The study addresses a common clinical dilemma—how to manage depression among individuals with ICH, given the high risk of recurrent ICH among ICH survivors and potential for SSRIs to increase that risk, said Amytis Towfighi, MD, chief of neurology and associate medical director of neurological services at the University of Southern California Medical Center.
“This scenario is common, and a source of debate for practicing clinicians,” she said.
“Patients with ICH are prone to developing depression, with as many as 50 percent developing depression at some point after their stroke. Yet SSRIs—the most commonly used class of medications for depression—have been associated with risk of intracerebral hemorrhage in those without a history of ICH,” Dr. Towfighi added.
These findings suggest “clinicians should be cautious about high dose SSRIs, particularly when treating individuals with high-risk ICH,” Dr. Towfighi told Neurology Today.
“One must interpret this study with caution as it is a single-center observational cohort study and not a randomized controlled trial; however, it provides the most rigorous information to date regarding the associations between SSRI use and recurrent ICH,” Dr. Towfighi added.
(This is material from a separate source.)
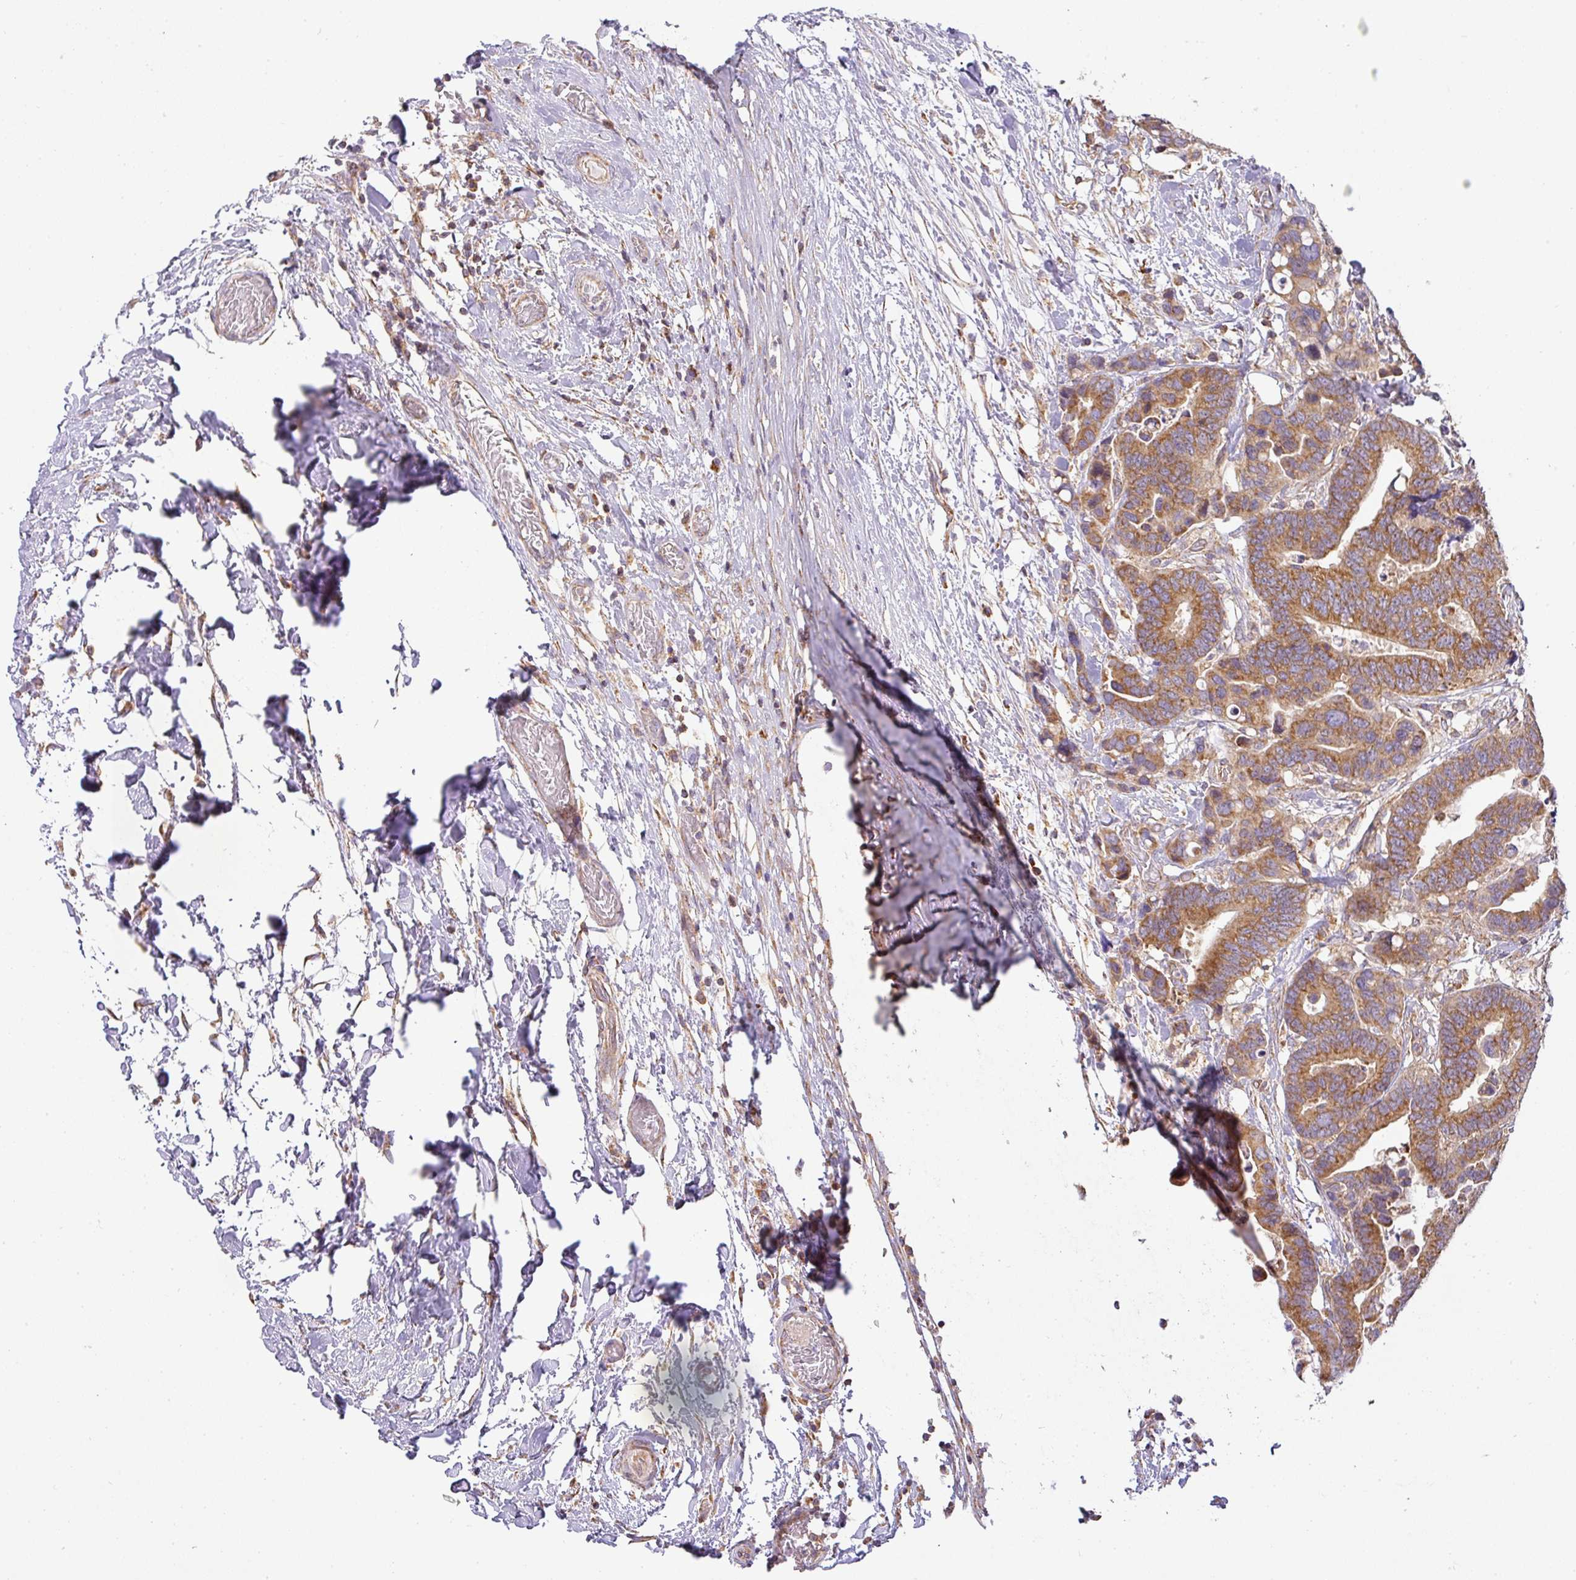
{"staining": {"intensity": "moderate", "quantity": ">75%", "location": "cytoplasmic/membranous"}, "tissue": "colorectal cancer", "cell_type": "Tumor cells", "image_type": "cancer", "snomed": [{"axis": "morphology", "description": "Adenocarcinoma, NOS"}, {"axis": "topography", "description": "Colon"}], "caption": "Protein expression analysis of adenocarcinoma (colorectal) demonstrates moderate cytoplasmic/membranous expression in approximately >75% of tumor cells. (Brightfield microscopy of DAB IHC at high magnification).", "gene": "ZNF211", "patient": {"sex": "male", "age": 82}}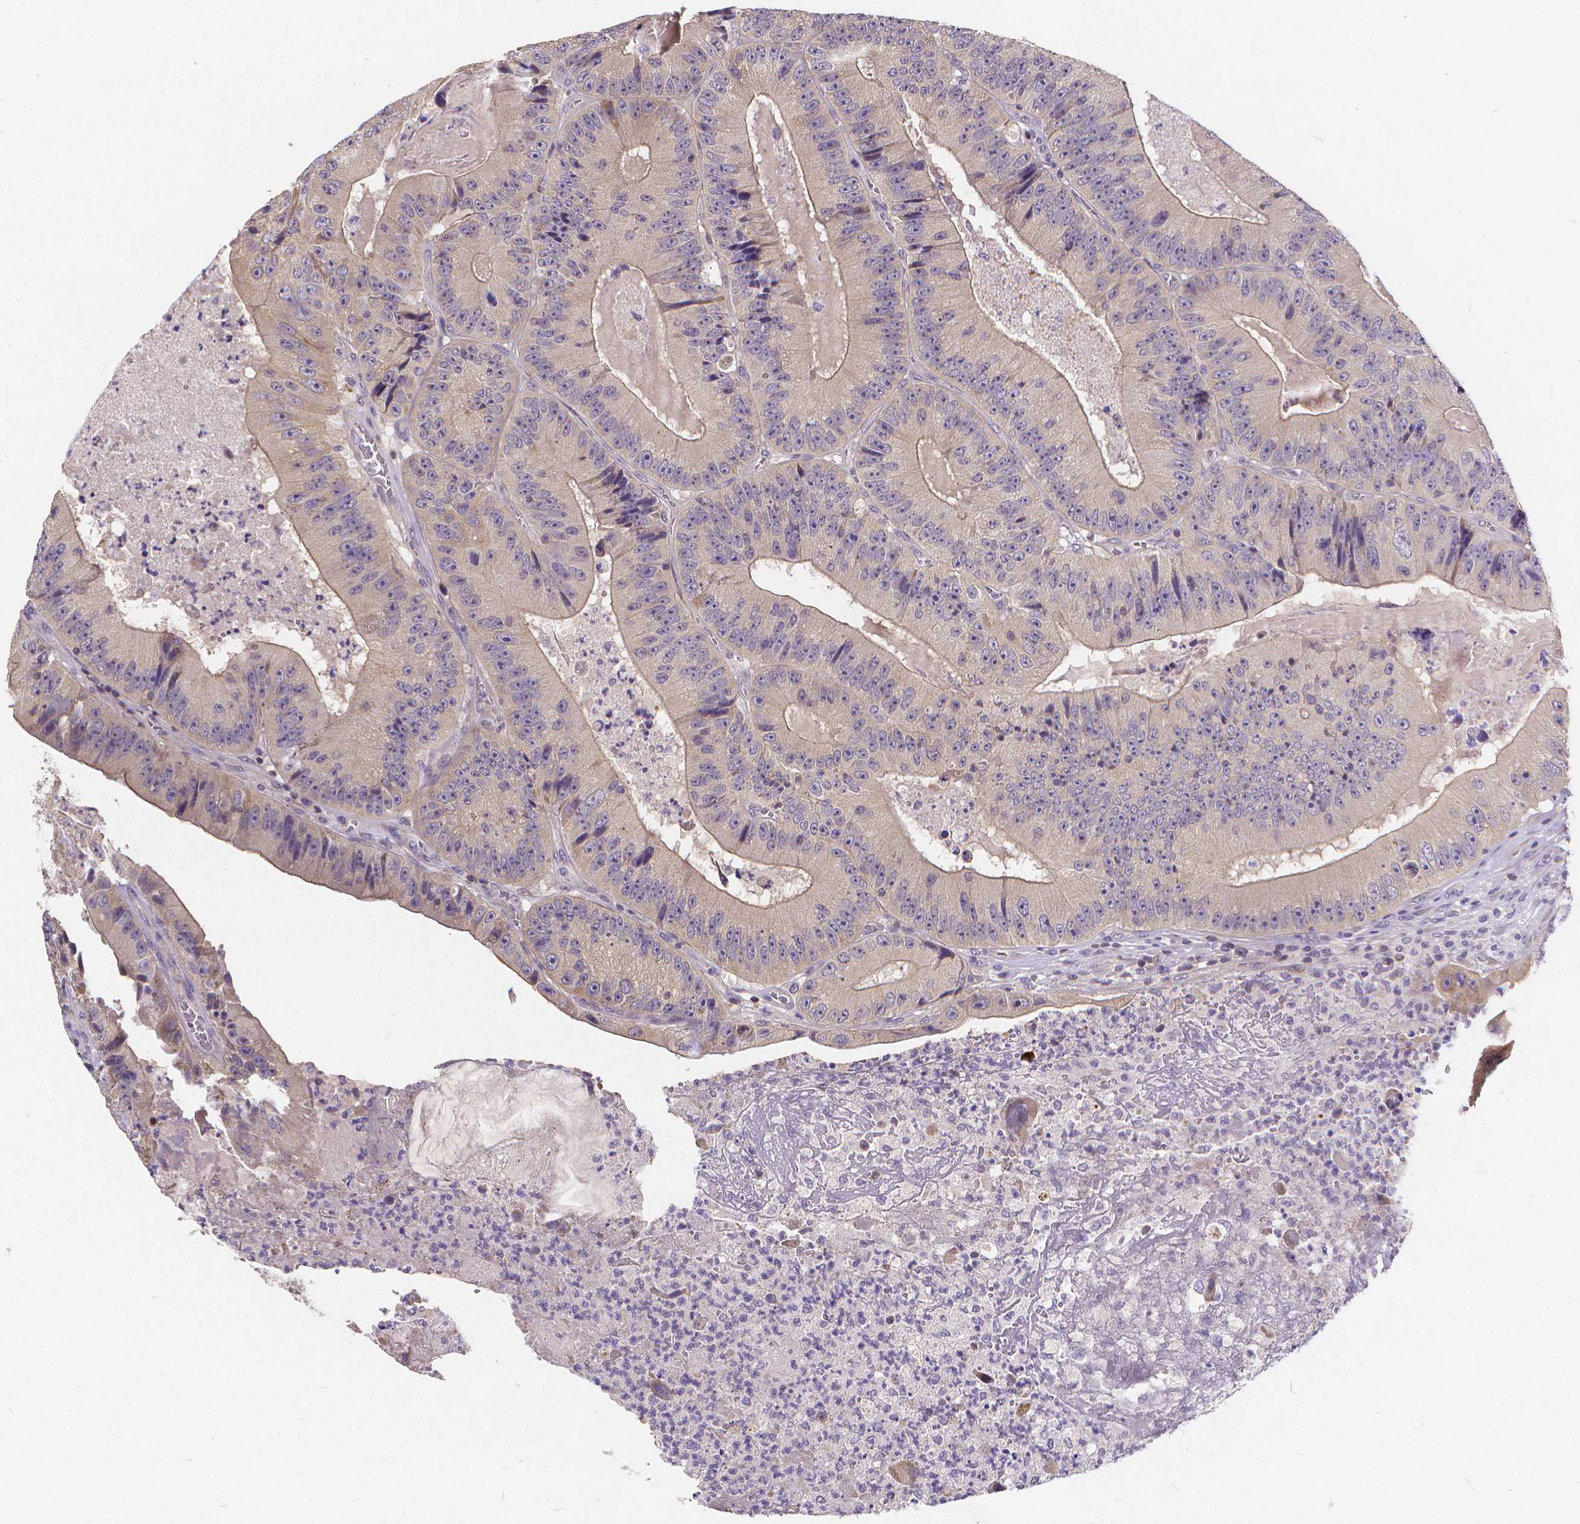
{"staining": {"intensity": "negative", "quantity": "none", "location": "none"}, "tissue": "colorectal cancer", "cell_type": "Tumor cells", "image_type": "cancer", "snomed": [{"axis": "morphology", "description": "Adenocarcinoma, NOS"}, {"axis": "topography", "description": "Colon"}], "caption": "Colorectal cancer (adenocarcinoma) was stained to show a protein in brown. There is no significant staining in tumor cells.", "gene": "GLRB", "patient": {"sex": "female", "age": 86}}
There has been a lot of suspicion that SSRIs might increase the risk of ICH, noted Gary Abrams, MD, a professor of neurology at the University of California, San Francisco.
“There's been some debate that's gone on over the years. I think some people think it raises the risk, but the risk is not necessarily significant that would preclude someone from using SSRIs and just any person who happens to need an SSRI for treatment of depression,” Dr. Abrams said.
“In situations where there may be an elevated risk of hemorrhage, I think there's some reasonable concerns about using SSRIs given what we know about them and their effect on ICH. I think this particular paper adds to that concern.”
Using SSRIs might be a little risky for the types of cases outlined in this paper, even though they may have an important role in treating post-stroke depression, noted Dr. Abrams.
“SSRIs are generally well-tolerated in post-stroke patients. They've been used safely in a number of studies and by the clinical community, so I would not subscribe to the idea that SSRIs shouldn't be used in post-stroke patients,” Dr. Abrams continued.
But medication is only one treatment option for depression, said Alejandro Vargas, MD, MS, an assistant professor in the department of neurological sciences at Rush University Medical Center in Chicago, IL. “Cognitive-behavioral therapy and counseling are therapy options besides medication, so I think counseling is a very big part of the treatment. It should not just be solely medication.”
“SSRIs, in a way, are double-edged. We do know that they do increase this bleeding risk, and they could be not just the medication alone, but a combination of other factors. But [in this study], it helped resolve a lot of depressive symptoms in their patient population. So, I do think the dual nature of some benefit with increased risk of some complications is surprising,” Dr. Vargas added.
Dr. Biffi disclosed that he received grants from the National Institutes of Health while doing the investigation. Drs. Vargas, Towfighi, and Abrams did not report any disclosures.